I haven't practiced law since I became a legislator, and right now plan to keep it that way. So my intention is not to give you legal advice. Don't rely on mine or Tuckerman's. But I do have a right to talk about the laws I do know about, and your right to good government.
I've noted in a recent newsletter, and on social media, that these resignation calls have been potentially illegal, if they were in fact aimed at getting rid of employees with personal political views different than the new Administration's. I noted as someone concerned about directing our budget funds to important things, not folly, that this course might cause significant lawsuit liabilities to the state. And I was, on the other hand, very clear about a personal view I have - that it would be very risky for employees to not submit the requested resignation letters, and reapply for your jobs as requested, just to create an uncertain lawsuit. That was my personal view, and what I would tell a friend.
For those considering legal action, I wrote, and still say, speak to highly qualified attorneys that you trust, not politicians like Tuckerman or me who do not practice law.
That said - here are the potential problems the new Administration faces.

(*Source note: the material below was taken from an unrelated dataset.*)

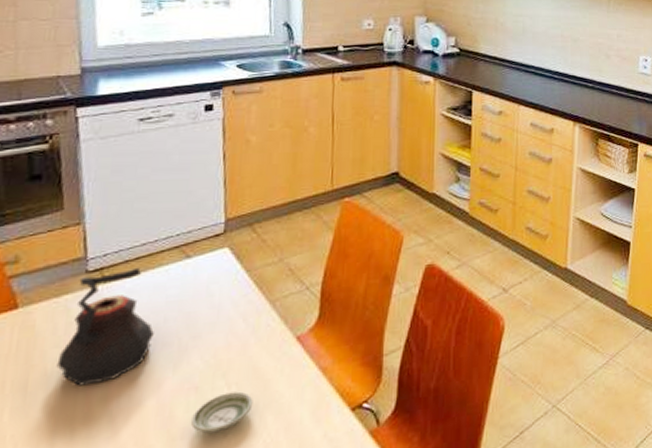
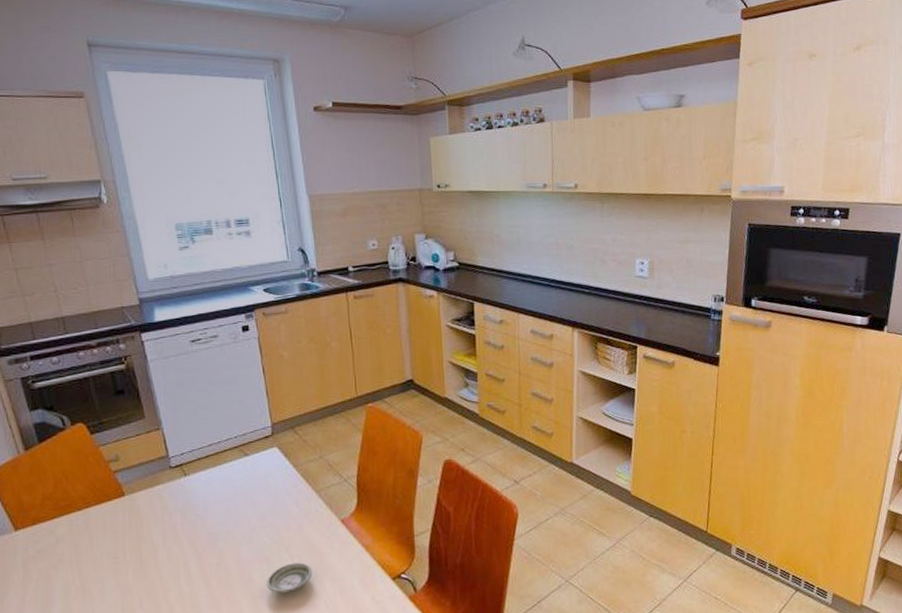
teapot: present [56,267,154,386] -> none [160,463,228,556]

Recently two highly qualified women, who had posted arguably Democratic leaning statements on their own personal time, were fired (or technically not rehired when told to resign). If their political views were the motivating factor in their firings - something we don't know yet for sure - Tuckerman has created a potential legal liability for the state. A court may very well disagree, but there is a fair argument (I can't predict the outcome) that demanding a resignation, telling someone to reapply or else they'll be fired, and then not hiring them, is a "constructive discharge" - or, in effect, a firing.
Tuckerman's First Mistake: The new Chief of Staff told you "at will" employees have no employment rights. Well, he's flat wrong.

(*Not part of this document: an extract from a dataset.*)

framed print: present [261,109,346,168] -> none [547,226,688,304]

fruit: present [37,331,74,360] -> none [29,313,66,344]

Even an at will employee in Alaska cannot be fired for a host of the worst motivations. You can't fire someone because you don't like their color or religion. You likely can't fire someone (get good legal advice if you really want reliable answers on these things) for refusing your order that they commit a crime. You can't fire them because they are over 55. And, there has been some older Alaska Supreme Court precedent I agreed with when I did practice law (warning again, that I don't know how the Supreme Court has ruled over the past 18 years since) to suggest you can't fire someone because you disagree with their First amendment-protected political views, if it does not affect their work.
And, though it may not help an employee in a lawsuit (again, I do not know for sure), our Constitution and the debate by our Constitutional Delegates, as I wrote a few weeks ago, state clearly that people are to be hired in state employment based on merit not political allegiance. I believe in that Constitutional principle, and disagree strongly with retaliating against an employee because of their personal views.
So, I would say this to the new Administration. Stop it.
If you are purging people based on their political donation histories, please stop it.
If you are researching their personal political views, which they have a right to, please stop it.
Shaking a person's confidence in their ability to pay their bills, if they have done good work, is wrong.
Tuckerman, Governor, hire all the folks you want on your political side in high level policy positions. Though I hope you choose people who will do good work for this state.
But please don't do this to Alaskans in lower level jobs, who have bills to pay, and have done their jobs well, just because you disagree with their politics.
I hope that is not what is being done, and time will tell as the dust settles. But the troubling indications from calls I and others have received, and the two bright female attorneys you just let go, support my concern that this is exactly what is going on. I truly hope I'm wrong.
And to the Alaskans who have done good work, worked long hours, and served this state well, but who have been fired - I'm on your side. You deserved better.
As always call if we can help. I'm on the job until mid-January, when our new Representative, Zack Fields, will take office.
I'll take this job seriously until the final day of work - before I begin a break from political office (maybe forever, and maybe for a short time - I have no plotted plans in that regard). In the meantime, I'll keep standing with you for a better state.